10.The deportation of 5000 people to Auschwitz, which Heydrich had announced at the beginning of March, was carried out between 5 June and 17 July. These five transports - as the transports of families from Slovakia which started in April - were at this point already part of the first European-wide deportation programme of the RSHA. An important piece of evidence as to the existence of this programme is found in a note from the office of the Slovakian prime minister Tuka, dated 10 April, concerning a visit by Heydrich.298 On this occasion, Heydrich explained to Tuka that the planned deportation of Slovakian Jews was only "a part of the programme".299 At the time, there was an "resettlement"of altogether "1/2 million"Jews "out of Europe to the East". Aside from Slovakia, the Reich, the Protektorat, the Netherlands, Belgium and France were also affected.
11.On 11 June 1942, a discussion took place in the Department for Jewish affairs of the Reichssicherheitshauptamt. The German experts on Jewish affairs stationed in Paris, The Hague and Brussels gathered to discuss the occupied Western European part of   the general European deportation programme. Dannecker, the expert for Jewish affairs of the Gestapo in Paris, made a note to himself stating that Himmler had given the order to "provide larger quantities of Jews to the Auschwitz concentration camp, to increase the work-force. This is on the primary condition that the Jews (of both sexes) be between 16 and 40 years old. 10% who are not fit for work can be sent with them. "300
12.According to Danneckers note, 15.000 Jews were to be deported from the Netherlands, 10.000 from Belgium and 100.000 from France, starting 13 July.301

Notes

289. 'in der letzten Zeit in einzelnen Gebieten durchgeführte Evakuierung von Juden nach dem Osten', 'den Beginn der Endlösung der Judenfrage im Altreich, der Ostmark und im Protektorat Böhmen und Mähren dar.' 1063-PS, printed in Longerich (ed.), Ermordung, p. 165f. See also the 'Guidelines for the technical implementation of the evacuations of Jews from the Genralgouvernement' (Richtlinien zur technischen Durchführung der Evakuierung von Juden in das Generalgouvernement), IfZ, Collection of Issues of the Gestapo Würzburg, printed in Adler, Verwaltete Mensch, pp. 191f.
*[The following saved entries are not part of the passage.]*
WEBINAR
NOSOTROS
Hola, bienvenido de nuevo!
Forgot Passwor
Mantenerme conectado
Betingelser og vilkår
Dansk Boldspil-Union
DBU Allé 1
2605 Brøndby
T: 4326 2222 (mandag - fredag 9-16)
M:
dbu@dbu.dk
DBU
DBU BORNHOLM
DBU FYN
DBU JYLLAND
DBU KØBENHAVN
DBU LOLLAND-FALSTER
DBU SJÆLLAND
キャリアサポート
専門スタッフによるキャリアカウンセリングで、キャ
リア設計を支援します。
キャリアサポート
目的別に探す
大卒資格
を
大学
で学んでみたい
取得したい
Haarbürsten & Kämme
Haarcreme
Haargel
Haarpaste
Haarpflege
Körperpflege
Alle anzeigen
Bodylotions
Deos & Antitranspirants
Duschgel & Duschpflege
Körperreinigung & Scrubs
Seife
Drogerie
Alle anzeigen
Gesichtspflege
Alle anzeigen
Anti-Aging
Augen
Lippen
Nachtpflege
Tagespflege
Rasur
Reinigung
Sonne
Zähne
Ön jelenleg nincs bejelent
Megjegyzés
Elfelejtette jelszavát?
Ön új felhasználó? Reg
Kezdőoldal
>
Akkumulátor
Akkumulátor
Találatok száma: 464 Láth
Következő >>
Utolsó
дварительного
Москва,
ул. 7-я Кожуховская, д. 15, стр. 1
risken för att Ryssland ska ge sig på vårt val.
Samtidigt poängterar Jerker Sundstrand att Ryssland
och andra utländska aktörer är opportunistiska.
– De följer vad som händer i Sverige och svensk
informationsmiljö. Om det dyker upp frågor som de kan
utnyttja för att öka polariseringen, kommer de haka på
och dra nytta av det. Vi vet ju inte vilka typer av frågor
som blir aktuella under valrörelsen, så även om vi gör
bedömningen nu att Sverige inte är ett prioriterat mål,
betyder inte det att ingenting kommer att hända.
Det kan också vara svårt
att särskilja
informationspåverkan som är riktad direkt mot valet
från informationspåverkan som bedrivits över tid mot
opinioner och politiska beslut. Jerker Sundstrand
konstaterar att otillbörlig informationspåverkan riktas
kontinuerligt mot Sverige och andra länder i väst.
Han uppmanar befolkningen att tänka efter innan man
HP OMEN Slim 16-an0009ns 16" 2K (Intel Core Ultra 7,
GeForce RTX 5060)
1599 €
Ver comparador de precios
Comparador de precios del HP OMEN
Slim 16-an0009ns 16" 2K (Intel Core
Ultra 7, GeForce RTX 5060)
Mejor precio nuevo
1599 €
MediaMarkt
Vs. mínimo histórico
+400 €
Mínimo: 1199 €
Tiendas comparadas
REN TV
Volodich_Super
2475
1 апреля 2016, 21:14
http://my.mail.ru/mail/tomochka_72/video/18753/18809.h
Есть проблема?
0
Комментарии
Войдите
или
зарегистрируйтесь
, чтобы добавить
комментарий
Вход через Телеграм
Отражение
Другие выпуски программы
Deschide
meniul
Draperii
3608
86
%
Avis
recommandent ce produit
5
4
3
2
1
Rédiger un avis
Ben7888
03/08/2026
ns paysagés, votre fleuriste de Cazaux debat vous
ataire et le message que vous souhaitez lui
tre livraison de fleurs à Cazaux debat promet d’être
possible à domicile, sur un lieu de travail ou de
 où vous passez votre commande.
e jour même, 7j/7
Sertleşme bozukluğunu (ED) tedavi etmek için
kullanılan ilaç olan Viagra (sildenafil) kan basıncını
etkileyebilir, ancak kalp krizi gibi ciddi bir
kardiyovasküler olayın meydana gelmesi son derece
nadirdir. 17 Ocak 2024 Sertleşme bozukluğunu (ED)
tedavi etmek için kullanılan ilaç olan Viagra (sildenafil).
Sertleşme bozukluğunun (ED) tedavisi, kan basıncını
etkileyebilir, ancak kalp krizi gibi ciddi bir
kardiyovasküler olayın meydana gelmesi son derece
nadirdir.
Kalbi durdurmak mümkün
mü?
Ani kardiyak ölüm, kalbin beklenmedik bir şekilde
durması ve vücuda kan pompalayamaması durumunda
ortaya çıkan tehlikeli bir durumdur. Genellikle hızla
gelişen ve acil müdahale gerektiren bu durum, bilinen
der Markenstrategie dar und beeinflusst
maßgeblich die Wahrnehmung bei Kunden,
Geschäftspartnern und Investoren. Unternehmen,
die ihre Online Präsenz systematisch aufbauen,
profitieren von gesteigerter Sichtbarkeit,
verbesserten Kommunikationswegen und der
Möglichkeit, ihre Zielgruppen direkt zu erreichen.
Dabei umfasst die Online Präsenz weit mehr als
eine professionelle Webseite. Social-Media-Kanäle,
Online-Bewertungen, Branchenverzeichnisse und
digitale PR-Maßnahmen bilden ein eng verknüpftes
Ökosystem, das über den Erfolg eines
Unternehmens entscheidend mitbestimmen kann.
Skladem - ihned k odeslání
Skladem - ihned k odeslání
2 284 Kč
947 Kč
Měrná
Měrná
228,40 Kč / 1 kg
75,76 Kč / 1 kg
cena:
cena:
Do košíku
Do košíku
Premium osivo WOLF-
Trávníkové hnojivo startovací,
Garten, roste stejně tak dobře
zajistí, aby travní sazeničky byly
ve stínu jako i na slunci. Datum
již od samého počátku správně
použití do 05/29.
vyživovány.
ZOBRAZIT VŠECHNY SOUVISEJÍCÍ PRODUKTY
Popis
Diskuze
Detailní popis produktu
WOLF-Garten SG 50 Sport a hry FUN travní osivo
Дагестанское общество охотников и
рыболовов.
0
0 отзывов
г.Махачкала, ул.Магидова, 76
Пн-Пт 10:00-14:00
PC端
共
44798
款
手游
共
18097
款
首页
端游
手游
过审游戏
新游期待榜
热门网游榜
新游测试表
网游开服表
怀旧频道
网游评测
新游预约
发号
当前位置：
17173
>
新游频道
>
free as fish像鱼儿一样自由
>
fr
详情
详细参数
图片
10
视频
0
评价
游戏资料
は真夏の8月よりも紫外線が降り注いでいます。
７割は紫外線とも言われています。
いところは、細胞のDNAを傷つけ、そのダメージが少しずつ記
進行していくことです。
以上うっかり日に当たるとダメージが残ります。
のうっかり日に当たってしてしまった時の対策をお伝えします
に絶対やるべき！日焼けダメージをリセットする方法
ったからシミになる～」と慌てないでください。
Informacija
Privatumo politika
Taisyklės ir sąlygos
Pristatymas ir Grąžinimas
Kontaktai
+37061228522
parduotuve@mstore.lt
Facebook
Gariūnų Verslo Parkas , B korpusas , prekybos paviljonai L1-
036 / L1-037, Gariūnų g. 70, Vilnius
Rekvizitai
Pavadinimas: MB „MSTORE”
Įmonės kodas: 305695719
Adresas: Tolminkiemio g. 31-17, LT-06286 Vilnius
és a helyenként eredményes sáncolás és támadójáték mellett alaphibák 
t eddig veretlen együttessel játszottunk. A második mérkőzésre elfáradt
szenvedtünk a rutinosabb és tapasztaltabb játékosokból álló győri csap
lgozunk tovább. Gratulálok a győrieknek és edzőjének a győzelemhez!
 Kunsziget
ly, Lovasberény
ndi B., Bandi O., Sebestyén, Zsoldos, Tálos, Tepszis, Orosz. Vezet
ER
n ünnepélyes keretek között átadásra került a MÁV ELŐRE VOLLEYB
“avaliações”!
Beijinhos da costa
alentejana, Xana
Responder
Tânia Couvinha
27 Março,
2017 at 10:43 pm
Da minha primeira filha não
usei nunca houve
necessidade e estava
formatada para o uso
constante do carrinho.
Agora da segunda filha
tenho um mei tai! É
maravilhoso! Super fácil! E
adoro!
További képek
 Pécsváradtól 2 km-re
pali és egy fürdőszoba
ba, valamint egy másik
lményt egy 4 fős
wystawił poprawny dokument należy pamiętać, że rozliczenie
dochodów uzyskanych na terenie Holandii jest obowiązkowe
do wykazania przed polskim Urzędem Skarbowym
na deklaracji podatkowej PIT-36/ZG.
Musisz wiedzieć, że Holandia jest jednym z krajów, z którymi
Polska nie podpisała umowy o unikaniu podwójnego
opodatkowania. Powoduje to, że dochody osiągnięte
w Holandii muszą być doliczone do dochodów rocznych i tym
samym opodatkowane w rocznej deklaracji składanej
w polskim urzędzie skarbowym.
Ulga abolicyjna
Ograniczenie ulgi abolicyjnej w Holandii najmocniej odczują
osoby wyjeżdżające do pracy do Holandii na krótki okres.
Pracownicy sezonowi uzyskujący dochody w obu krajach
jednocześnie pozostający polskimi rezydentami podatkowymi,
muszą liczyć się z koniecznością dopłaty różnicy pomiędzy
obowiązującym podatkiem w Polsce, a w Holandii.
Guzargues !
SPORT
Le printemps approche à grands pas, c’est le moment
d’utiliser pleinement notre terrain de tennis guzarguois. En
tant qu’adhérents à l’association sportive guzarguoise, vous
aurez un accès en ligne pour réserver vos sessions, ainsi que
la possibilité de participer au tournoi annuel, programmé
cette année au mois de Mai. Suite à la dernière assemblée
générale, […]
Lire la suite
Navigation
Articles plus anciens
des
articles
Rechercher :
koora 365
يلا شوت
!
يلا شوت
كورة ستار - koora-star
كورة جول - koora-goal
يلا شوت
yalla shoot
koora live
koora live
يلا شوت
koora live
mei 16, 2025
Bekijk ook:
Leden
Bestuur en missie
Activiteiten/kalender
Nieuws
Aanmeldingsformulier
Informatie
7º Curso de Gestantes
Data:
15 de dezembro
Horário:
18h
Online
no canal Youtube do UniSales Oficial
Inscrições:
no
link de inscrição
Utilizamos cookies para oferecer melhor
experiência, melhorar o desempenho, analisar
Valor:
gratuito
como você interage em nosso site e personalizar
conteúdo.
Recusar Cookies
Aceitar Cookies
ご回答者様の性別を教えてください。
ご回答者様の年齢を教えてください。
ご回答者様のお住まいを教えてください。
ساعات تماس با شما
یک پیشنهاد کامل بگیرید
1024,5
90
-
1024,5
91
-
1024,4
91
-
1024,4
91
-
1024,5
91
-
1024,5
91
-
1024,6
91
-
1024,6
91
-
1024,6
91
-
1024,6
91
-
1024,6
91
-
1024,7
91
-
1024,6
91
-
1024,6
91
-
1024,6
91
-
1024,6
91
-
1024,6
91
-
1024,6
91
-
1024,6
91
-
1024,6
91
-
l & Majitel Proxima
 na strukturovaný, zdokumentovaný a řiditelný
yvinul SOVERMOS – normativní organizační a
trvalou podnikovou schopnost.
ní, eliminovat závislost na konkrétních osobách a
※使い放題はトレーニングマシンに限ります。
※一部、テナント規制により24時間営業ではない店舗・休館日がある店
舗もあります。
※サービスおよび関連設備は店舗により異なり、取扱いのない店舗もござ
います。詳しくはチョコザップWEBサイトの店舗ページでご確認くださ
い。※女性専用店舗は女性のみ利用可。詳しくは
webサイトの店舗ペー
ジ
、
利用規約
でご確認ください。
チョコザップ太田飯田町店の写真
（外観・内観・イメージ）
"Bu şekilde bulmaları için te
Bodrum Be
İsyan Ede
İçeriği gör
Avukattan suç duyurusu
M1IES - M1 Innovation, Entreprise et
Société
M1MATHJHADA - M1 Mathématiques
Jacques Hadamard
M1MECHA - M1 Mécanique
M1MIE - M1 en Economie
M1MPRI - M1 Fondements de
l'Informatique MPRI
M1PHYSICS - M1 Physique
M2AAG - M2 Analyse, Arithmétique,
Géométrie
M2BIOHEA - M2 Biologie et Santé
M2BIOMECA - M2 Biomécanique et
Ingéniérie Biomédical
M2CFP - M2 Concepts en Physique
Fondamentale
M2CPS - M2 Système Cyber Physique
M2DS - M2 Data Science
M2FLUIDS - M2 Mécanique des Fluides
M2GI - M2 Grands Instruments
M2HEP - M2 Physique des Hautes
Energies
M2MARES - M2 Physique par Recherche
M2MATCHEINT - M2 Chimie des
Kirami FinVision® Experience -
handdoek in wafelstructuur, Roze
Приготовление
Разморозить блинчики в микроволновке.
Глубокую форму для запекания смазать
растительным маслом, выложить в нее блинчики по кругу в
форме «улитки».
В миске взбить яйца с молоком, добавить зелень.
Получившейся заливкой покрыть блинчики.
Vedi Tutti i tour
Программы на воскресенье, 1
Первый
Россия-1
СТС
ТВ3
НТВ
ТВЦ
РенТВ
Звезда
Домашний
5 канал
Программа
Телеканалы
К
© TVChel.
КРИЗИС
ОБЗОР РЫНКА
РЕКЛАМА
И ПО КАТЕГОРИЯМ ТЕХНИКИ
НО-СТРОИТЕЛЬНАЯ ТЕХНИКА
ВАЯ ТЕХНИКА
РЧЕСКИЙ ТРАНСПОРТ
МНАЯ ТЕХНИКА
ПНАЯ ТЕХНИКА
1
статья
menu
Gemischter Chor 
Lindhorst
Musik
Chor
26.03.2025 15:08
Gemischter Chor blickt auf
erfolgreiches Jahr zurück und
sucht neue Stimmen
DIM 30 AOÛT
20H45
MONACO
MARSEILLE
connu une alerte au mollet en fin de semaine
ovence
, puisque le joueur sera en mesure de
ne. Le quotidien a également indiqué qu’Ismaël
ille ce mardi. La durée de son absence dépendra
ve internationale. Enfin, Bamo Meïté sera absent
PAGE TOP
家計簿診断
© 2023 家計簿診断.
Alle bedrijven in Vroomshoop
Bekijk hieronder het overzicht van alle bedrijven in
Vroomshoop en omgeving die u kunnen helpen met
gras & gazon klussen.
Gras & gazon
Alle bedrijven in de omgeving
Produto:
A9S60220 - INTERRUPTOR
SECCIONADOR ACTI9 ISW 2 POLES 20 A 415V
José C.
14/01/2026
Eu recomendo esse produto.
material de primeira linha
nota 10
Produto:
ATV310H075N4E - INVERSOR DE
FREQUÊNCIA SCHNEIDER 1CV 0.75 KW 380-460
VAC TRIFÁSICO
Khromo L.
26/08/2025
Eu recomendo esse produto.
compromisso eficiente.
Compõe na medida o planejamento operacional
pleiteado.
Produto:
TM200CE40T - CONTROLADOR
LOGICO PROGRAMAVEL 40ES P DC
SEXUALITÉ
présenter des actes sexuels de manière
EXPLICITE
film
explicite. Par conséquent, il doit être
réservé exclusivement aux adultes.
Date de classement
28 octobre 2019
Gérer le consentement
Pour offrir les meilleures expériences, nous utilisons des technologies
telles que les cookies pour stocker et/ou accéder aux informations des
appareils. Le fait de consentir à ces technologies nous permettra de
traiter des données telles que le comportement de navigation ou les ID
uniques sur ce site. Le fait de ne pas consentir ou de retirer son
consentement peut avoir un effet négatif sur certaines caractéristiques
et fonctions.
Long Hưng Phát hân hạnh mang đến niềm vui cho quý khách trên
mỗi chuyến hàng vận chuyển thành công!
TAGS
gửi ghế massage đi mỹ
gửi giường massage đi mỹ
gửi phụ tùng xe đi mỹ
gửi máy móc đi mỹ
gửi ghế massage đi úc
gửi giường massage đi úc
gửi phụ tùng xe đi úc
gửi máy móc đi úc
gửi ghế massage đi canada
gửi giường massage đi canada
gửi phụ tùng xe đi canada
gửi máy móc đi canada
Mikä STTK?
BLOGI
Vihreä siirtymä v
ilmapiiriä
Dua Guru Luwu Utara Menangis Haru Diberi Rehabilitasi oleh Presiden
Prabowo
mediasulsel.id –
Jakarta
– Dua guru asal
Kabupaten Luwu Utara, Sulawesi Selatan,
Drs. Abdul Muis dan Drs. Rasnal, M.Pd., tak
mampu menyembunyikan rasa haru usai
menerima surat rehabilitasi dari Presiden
290. Protocol of meeting of 9.3.43, Eichmann Trial, Doc. No. 119, printed in Longerich (ed.), Ermordung, pp. 167f.
291. Note of Reuter, of the Department for Population and Welfare (Abteilung Bevölkerungswesen und Fürsorge), 17.3.42, quoted in Adler, Theresienstadt, pp. 50f.
292. Longerich , Politik, pp. 484ff.
293. Longerich , Politik, p. 492.
294. Klarsfeld, Vichy, p. 43.
295. 'rd. 5.000 Juden nach dem Osten' Note of Dannecker, 10.3.41, 1216-RF, printed in Klarsfeld, Vichy, pp. 374f
296. 'im Laufe des Jahres 1942 noch weitere 5.000 Juden aus Paris abzutransportieren und 'zugesagt, daß im Jahre 1943 noch weitere größere Abtransporte durchgeführt werden könnten.' Record by Zeitschel, 11.3.42, printed in Klarsfeld, Vichy, p. 375.
297. Klarsfeld, Vichy, pp. 44f.
298. Moreshet-Archive, Givat Haviva, Israel (Copy from the Prague State Archive, 114-7-300), printed in Tragedia Slovenskych Zidov Fotografie a Dokumenty, Bratislava 1949.
299. Ibid. Note of Dannecker 15.6., RF 1217, printed in Klarsfeld, Vichy-Auscshwitz, pp. 379f; cf. Klarsfeld's interpretation, ibid., pp. 66f.